A carreira literária de um adolescente

Comecei a vida literária aos 13 anos, com uma carta de amor. Penso que, na década de 50 do século passado era o habitual, quando despertavam as hormonas aos rapazes, sem saberem o que isso fosse, e duvidosa era a antecipação feminina, na cidade da Guarda.

Já me apaixonara de forma intensa e várias vezes, sonhando o que queria, sem coragem para o dizer, em diversas paixões que surgiam violentas e se desvaneciam logo, antes de verbalizar ou escrever o que sentia, sem dar qualquer sinal a quem desejava.

As primeiras cartas de amor, autenticadas, foram escritas depois da adolescência com a timidez que hoje me faria corar, pela ingenuidade e floreados românticos, quando era já forte o desejo e só a vergonha o excedia.
Foi aos 13 anos que escrevi a primeira carta de amor e disse o que sentia... o Quinzinho, colega da mesma idade, que me induziu com uma moeda de cinco escudos, adiantada, e a que acrescentei a exigência de outra, dependente do sucesso.

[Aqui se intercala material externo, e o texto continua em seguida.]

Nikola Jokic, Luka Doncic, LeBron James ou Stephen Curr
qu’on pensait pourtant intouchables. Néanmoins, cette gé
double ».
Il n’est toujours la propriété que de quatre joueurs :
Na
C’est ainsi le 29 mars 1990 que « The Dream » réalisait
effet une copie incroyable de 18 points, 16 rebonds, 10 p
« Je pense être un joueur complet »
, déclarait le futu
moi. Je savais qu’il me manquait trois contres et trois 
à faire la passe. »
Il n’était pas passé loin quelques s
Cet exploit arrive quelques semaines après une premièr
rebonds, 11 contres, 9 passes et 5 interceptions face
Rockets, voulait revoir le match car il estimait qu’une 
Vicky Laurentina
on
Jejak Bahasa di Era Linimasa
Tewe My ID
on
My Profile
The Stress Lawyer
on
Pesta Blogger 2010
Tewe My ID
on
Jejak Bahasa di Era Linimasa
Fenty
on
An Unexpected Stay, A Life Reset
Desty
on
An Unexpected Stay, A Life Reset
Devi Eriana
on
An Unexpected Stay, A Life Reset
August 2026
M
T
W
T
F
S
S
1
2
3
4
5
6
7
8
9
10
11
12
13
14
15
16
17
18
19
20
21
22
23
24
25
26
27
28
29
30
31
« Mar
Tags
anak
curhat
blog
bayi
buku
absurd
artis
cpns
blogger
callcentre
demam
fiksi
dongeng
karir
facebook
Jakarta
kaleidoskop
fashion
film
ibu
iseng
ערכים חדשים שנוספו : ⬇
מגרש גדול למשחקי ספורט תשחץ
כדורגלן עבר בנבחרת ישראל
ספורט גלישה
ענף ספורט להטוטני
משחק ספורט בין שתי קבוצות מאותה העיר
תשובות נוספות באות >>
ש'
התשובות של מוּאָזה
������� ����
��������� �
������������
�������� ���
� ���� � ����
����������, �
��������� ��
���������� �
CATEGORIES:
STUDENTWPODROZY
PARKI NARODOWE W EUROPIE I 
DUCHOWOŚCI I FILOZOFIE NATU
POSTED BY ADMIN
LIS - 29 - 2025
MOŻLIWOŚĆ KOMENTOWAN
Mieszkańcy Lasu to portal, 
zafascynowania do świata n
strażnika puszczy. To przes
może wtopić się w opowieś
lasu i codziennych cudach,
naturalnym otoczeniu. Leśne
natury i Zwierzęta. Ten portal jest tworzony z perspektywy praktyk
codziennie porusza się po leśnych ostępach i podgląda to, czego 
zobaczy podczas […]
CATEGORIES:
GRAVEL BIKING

Era mais fácil escrever a carta de outrem do que a própria e, ao escrever, dada a escassa beleza da destinatária, intuí a forte probabilidade de duplicar os honorários, o que cedo aconteceu. O Quinzinho era de boas contas e acertou-as, mas exonerou-me da função. Não tive acesso à resposta que duplicou a avença, e o namorico lá começou com olhares eloquentes entre os dois, à distância que o medo e o pudor recomendavam numa cidade de província, pia e de bons costumes.

Um ano depois escrevi nova carta. Era dirigida a Arlindo Vicente, candidato a PR, cuja leitura do panfleto de apresentação aos portugueses me tinha empolgado. Ofereci-lhe o meu apoio, antes da sua desistência a favor de Humberto Delgado. Essa carta subversiva não consta do meu processo da Pide, no espólio da Torre do Tombo, e nem o advogado, que um dia me seria apresentado pelo juiz da comarca da Lourinhã, nem a Pide se interessarm pela inútil oferta.

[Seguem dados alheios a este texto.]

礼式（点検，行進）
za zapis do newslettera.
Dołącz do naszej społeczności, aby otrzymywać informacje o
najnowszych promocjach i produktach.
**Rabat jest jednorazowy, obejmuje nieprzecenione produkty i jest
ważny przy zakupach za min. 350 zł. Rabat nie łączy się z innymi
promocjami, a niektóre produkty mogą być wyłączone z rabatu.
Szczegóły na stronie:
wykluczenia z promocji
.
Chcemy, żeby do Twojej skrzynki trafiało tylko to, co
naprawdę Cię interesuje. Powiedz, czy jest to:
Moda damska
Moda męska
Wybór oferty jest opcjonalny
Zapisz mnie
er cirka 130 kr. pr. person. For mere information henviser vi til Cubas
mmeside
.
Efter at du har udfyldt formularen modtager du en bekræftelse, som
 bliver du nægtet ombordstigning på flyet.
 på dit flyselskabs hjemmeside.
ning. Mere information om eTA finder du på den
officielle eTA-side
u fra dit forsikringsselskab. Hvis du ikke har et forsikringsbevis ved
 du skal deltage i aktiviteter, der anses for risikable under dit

Nesse mesmo ano ainda escrevi uma carta a pedir namoro à Marina, em nome do 4.º C, e seguiam-se numerosas assinaturas da turma que lhe declarava, com dezenas de nomes, a homenagem devida à beleza da colega transferida de outro liceu e que nos fascinava com os olhos grandes e enormes pestanas. Era uma declaração coletiva de amor.
Ficou impune a imprudência do escriba porque a Marina não publicitou a carta, nem lhe respondeu, evitando ao reitor a intervenção disciplinar por motivos que certamente a sua vocação repressiva descobriria.

Comecei então a escrever um romance, “O crime do padre Inácio”, onde era evidente a inspiração no título do romance de Eça, que ainda não lera. Tenho a ideia de ter escrito mais de uma centena de páginas com um anticlericalismo ingénuo e a ‘obra’ acabou nas mãos do Fernandes, que nunca mo devolveu. Não perdeu grande coisa a literatura nem o autor, e o manuscrito, confiado ao colega de turma, estava condenado a perder-se.

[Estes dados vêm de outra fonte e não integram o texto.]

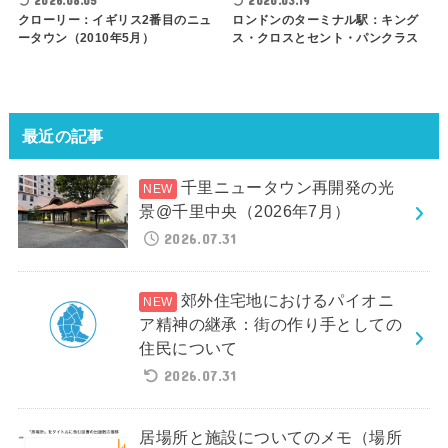
2026.08.05
2020.03.19
クローリー：イギリス2番目のニュ
ロンドンのターミナル駅：キング
ータウン（2010年5月）
ス・クロスとセント・パンクラス
最近の記事
千里ニュータウン再開発の光
景@千里中央（2026年7月）
2026.07.31
郊外住宅地におけるパイオニ
ア精神の継承：街の作り手としての
住民について
2026.07.31
居場所と施設についてのメモ（場所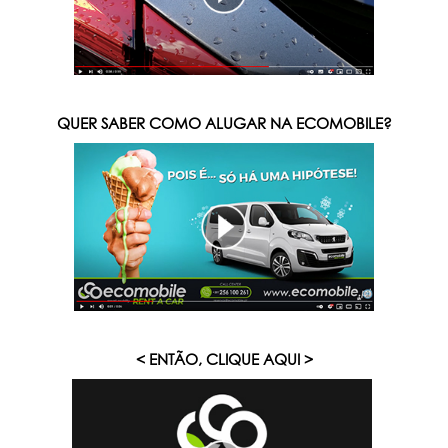
QUER SABER COMO ALUGAR NA ECOMOBILE?
< ENTÃO, CLIQUE AQUI
>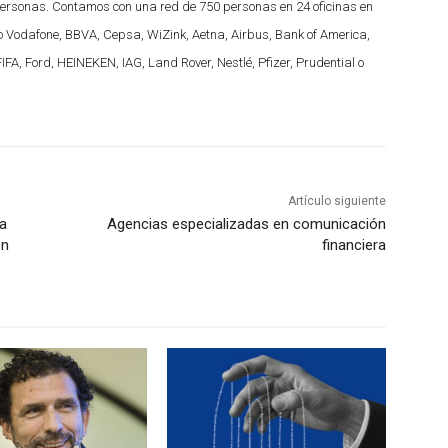
ersonas. Contamos con una red de 750 personas en 24 oficinas en
mo Vodafone, BBVA, Cepsa, WiZink, Aetna, Airbus, Bank of America,
 FIFA, Ford, HEINEKEN, IAG, Land Rover, Nestlé, Pfizer, Prudential o
Artículo siguiente
la
Agencias especializadas en comunicación
ón
financiera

No 5.º ano do liceu a vida literária do adolescente seria suspensa da pior maneira. O Dr. Ferreirinha era professor da turma pela primeira vez e mandou fazer uma redação com tema livre. Não sei o que escrevi nem sobre quê. Apenas recordo a entrega das redações, enquanto anunciou sucessivamente suficientes, medíocres, maus, um ou outro bom, até me entregar a minha sem classificação e com um comentário escrito, “o aluno não tem maturidade para escrever desta maneira”, enquanto me acusava, de viva voz, de a levar escrita, de casa.

Vermelho de raiva e da humilhação, rasguei em pedacinhos a manuscrito, enquanto ouvi a ordem de expulsão da sala e, sem me deter, o anúncio de uma falta de castigo.

Terminou assim, de forma pouco gloriosa, uma carreira que mal começara.